Article
Articles 20 and 23 of CBA-Act (5 December 1968); Article 6 of CBA 32bis; Article 1 of CBA 6; Law 1996, Art. 69-76 .
Koninklijk besluit waarbij algemeen verbindend wordt verklaard de collectieve arbeidsovereenkomst nr. 32/7 van 23 april 2019, gesloten in de Nationale Arbeidsraad, tot wijziging van de collectieve arbeidsovereenkomst nr. 32bis van 7 juni 1985 betreffende het behoud van de rechten van de werknemers bij wijziging van werkgever ingevolge de overgang van ondernemingen krachtens overeenkomst en tot regeling van de rechten van de werknemers die overgenomen worden bij overname van activa na faillissement (1)
Description
Under the Belgian law, a transfer of undertaking applies to a transfer of 'an economic entity which will keep its identity after the transfer' (a 'going concern'). The act provides for the transfer of employment contracts without change if the economic entity continues to exist. However, as is stated in collective agreement 32bis, the transferee does retain the right to make reasonable changes to an employment contract but may not include conditions which are to the detriment of the transferred employees without agreement.
Specific criteria determining whether an undertaking will retain its identity following a transfer include:
- The type of business or undertaking being transferred;
- Whether the transfer includes tangible assets (there is no requirement to involve the transfer of property rights);
- The value of intangible assets on the date of the transfer;
- The percentage of the staff being taken over by the transferee;
- Whether there is a transfer of customers;
- The degree of consistency in activities before and after the transfer; and
- The duration of any interruption to such activities.

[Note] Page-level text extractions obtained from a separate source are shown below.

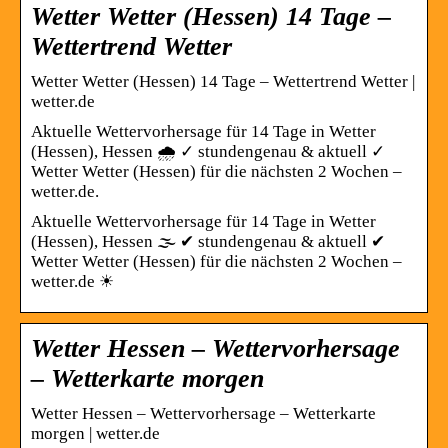
Wetter Wetter (Hessen) 14 Tage –
Wettertrend Wetter
Wetter Wetter (Hessen) 14 Tage – Wettertrend Wetter |
wetter.de
Aktuelle Wettervorhersage für 14 Tage in Wetter
(Hessen), Hessen 🌧️ ✓ stundengenau & aktuell ✓
Wetter Wetter (Hessen) für die nächsten 2 Wochen –
wetter.de.
Aktuelle Wettervorhersage für 14 Tage in Wetter
(Hessen), Hessen 🌫️ ✔ stundengenau & aktuell ✔
Wetter Wetter (Hessen) für die nächsten 2 Wochen –
wetter.de ☀
Wetter Hessen – Wettervorhersage
– Wetterkarte morgen
Wetter Hessen – Wettervorhersage – Wetterkarte
morgen | wetter.de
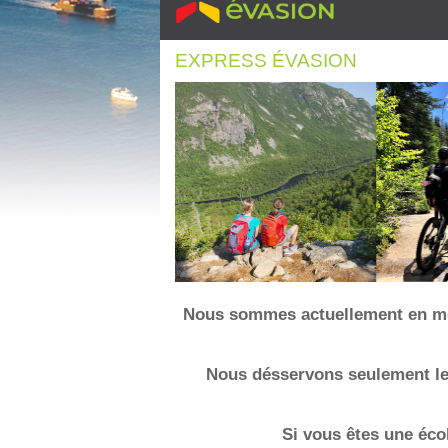
EXPRESS ÉVASION
Nous sommes actuellement en mod
Nous désservons seulement les
Si vous êtes une éco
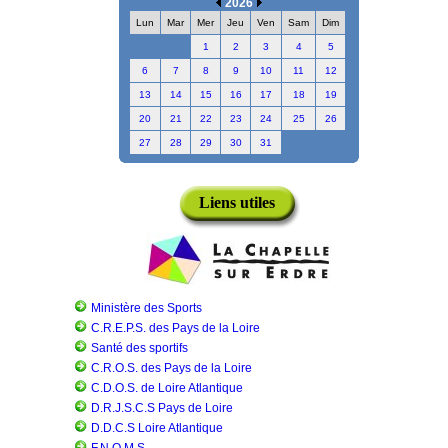
2026
Lun
Mar
Mer
Jeu
Ven
Sam
Dim
1
2
3
4
5
6
7
8
9
10
11
12
13
14
15
16
17
18
19
20
21
22
23
24
25
26
27
28
29
30
31
Liens utiles
Ministère des Sports
C.R.E.P.S. des Pays de la Loire
Santé des sportifs
C.R.O.S. des Pays de la Loire
C.D.O.S. de Loire Atlantique
D.R.J.S.C.S Pays de Loire
D.D.C.S Loire Atlantique
F.N.O.M.S.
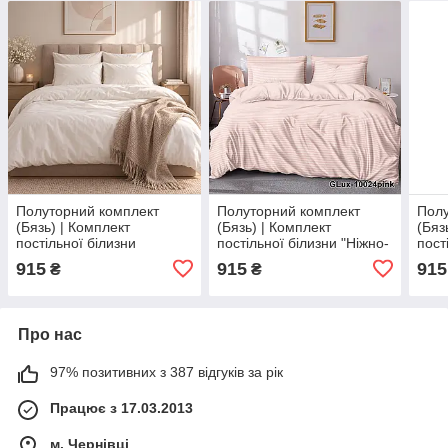
Полуторний комплект
Полуторний комплект
Полу
(Бязь) | Комплект
(Бязь) | Комплект
(Бяз
постільної білизни
постільної білизни "Ніжно-
пост
"Чистота" | Простирадло
рожеві смуги" |
смуж
915
915
915
₴
₴
150х220 см, білий
Простирадло 150х220 см
150х
Про нас
97% позитивних з 387 відгуків за рік
Працює з 17.03.2013
м. Чернівці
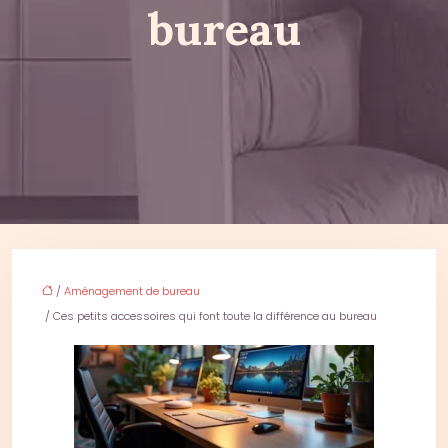
bureau
/
Aménagement de bureau
/ Ces petits accessoires qui font toute la différence au bureau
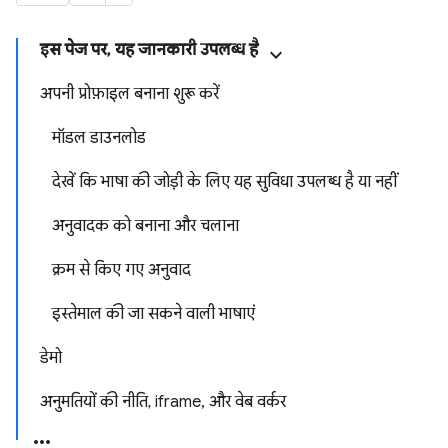
इस पेज पर, यह जानकारी उपलब्ध है
अपनी प्रोफ़ाइल बनाना शुरू करें
मॉडल डाउनलोड
देखें कि भाषा की जोड़ी के लिए यह सुविधा उपलब्ध है या नहीं
अनुवादक को बनाना और चलाना
क्रम से किए गए अनुवाद
इस्तेमाल की जा सकने वाली भाषाएं
डेमो
अनुमतियों की नीति, iframe, और वेब वर्कर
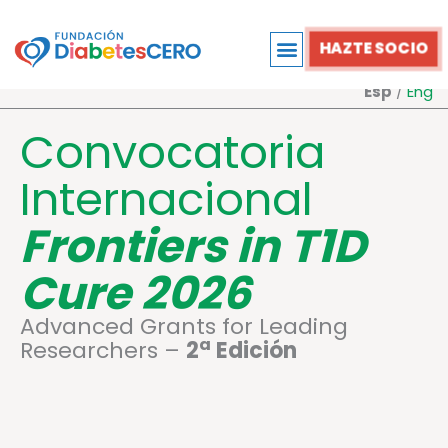
Ir
al
HAZTE SOCIO
contenido
Esp
/
Eng
Convocatoria
Internacional
Frontiers in T1D
Cure 2026
Advanced
Grants
for
Leading
a
Researchers –
2
Edición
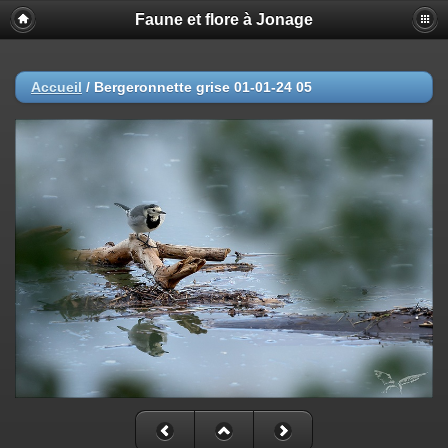
Faune et flore à Jonage
Accueil
/
Bergeronnette grise 01-01-24 05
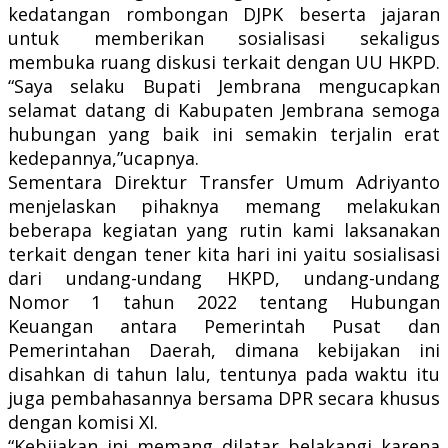
kedatangan rombongan DJPK beserta jajaran
untuk memberikan sosialisasi sekaligus
membuka ruang diskusi terkait dengan UU HKPD.
“Saya selaku Bupati Jembrana mengucapkan
selamat datang di Kabupaten Jembrana semoga
hubungan yang baik ini semakin terjalin erat
kedepannya,”ucapnya.
Sementara Direktur Transfer Umum Adriyanto
menjelaskan pihaknya memang melakukan
beberapa kegiatan yang rutin kami laksanakan
terkait dengan tener kita hari ini yaitu sosialisasi
dari undang-undang HKPD, undang-undang
Nomor 1 tahun 2022 tentang Hubungan
Keuangan antara Pemerintah Pusat dan
Pemerintahan Daerah, dimana kebijakan ini
disahkan di tahun lalu, tentunya pada waktu itu
juga pembahasannya bersama DPR secara khusus
dengan komisi XI.
“Kebijakan ini memang dilatar belakangi karena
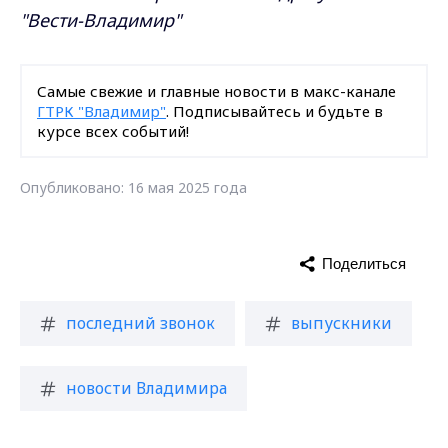
"Вести-Владимир"
Самые свежие и главные новости в макс-канале
ГТРК "Владимир"
. Подписывайтесь и будьте в
курсе всех событий!
Опубликовано: 16 мая 2025 года
Поделиться
последний звонок
выпускники
новости Владимира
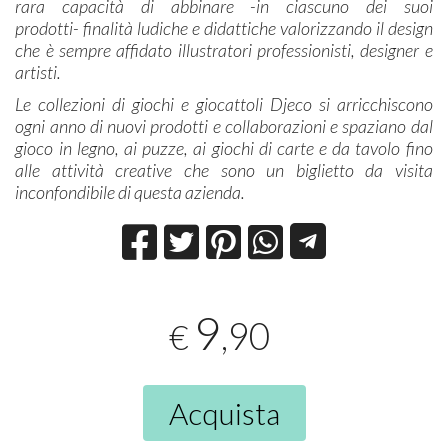
rara capacità di abbinare -in ciascuno dei suoi
prodotti- finalità ludiche e didattiche valorizzando il design
che è sempre affidato illustratori professionisti, designer e
artisti.
Le collezioni di giochi e giocattoli Djeco si arricchiscono
ogni anno di nuovi prodotti e collaborazioni e spaziano dal
gioco in legno, ai puzze, ai giochi di carte e da tavolo fino
alle attività creative che sono un biglietto da visita
inconfondibile di questa azienda.
9
,90
€
Acquista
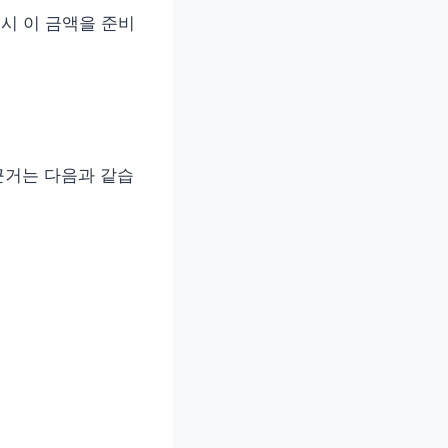
 시 이 금액을 준비
근거는 다음과 같습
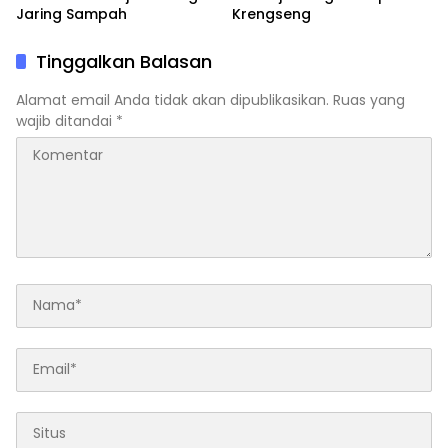
Jaring Sampah
Krengseng
Tinggalkan Balasan
Alamat email Anda tidak akan dipublikasikan.
Ruas yang
wajib ditandai
*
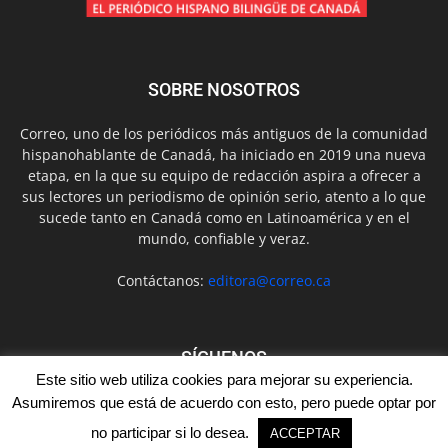
SOBRE NOSOTROS
Correo, uno de los periódicos más antiguos de la comunidad
hispanohablante de Canadá, ha iniciado en 2019 una nueva
etapa, en la que su equipo de redacción aspira a ofrecer a
sus lectores un periodismo de opinión serio, atento a lo que
sucede tanto en Canadá como en Latinoamérica y en el
mundo, confiable y veraz.
Contáctanos:
editora@correo.ca
SÍGUENOS
Este sitio web utiliza cookies para mejorar su experiencia.
Asumiremos que está de acuerdo con esto, pero puede optar por
no participar si lo desea.
ACCEPTAR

The criteria mentioned above are investigated in order to evaluate to what extent they play a role in forming the identity of the company. If - considering these criteria - the company identity is deemed to remain intact after the transfer, the employment contracts can be transferred as well, without change.
Outsourced and contracted activities do not necessarily fall within the scope of the CBA no. 32bis and whether or not this is the case depends on the amount of the workforce transferred and on whether other 'identity' factors (managers, the way the business is organised, etc.) are affected as well.
Employment benefits are fixed and cannot be changed during the course of a transfer, however an explicit exception is made in regards to extra-legal benefit schemes (including invalidity) such as occupational company pension schemes.
All employees (all people attached by way of a labour/learning agreement, as well as people who deliver work performances and are under the supervision of the transferor without a labour agreement) are protected by the transfer, including self-employed persons who are in substance employees. Moreover, the Belgian courts apply the rule of a 'suspect period' whereby employees dismissed prior or after, but in close proximity to, the transfer may also claim against the transferee or transferor as appropriate. Employees who are being dismissed in response to the transfer and are able to prove the transfer is at the base of their dismissal are protected as well.
In general, it is up to the transferee and transferor to negotiate occupational pension agreements, except when they arise from a collective bargaining agreement. The transferee is also not obliged to take over employees' pension rights relating to periods of service performed before the transfer, although the transferee is (in general) obliged to provide some compensation. Vested rights, however, will be maintained in accordance with the transferor's occupational contract.
Collective agreements are covered by article 20 of the CBA act of 1968. This act states that in a case of business transfer 'the transferee must respect the CBAs by which the former employer was bound until these CBAs cease to have effect'. This is also subject to the level at which the CBA occurs (departmental, sectoral, etc.).
If the transferee and the transferred employees reside in different technical operating units (TOU), then a union delegation remains as it was prior to the transfer until the date when the contract would have normally ended. If the transferred employees become part of the transferee's technical operating unit, the works council for the transferee will function for both companies, unless otherwise agreed, until the following social elections.
The CA of 23 April 2019 introduced some changes to the measure:
To open entitlement to this bridging allowance, it is required that the takeover of the assets and takeover of the staff be done within well-defined deadlines. The deadline for taking over the assets was shortened from 6 months to 2 months. However, as part of the negotiations on the takeover, this period can be extended twice more by 2 months.
In addition, the deadline for taking over the staff is changed from 6 months to 4 months from the date of taking over the assets.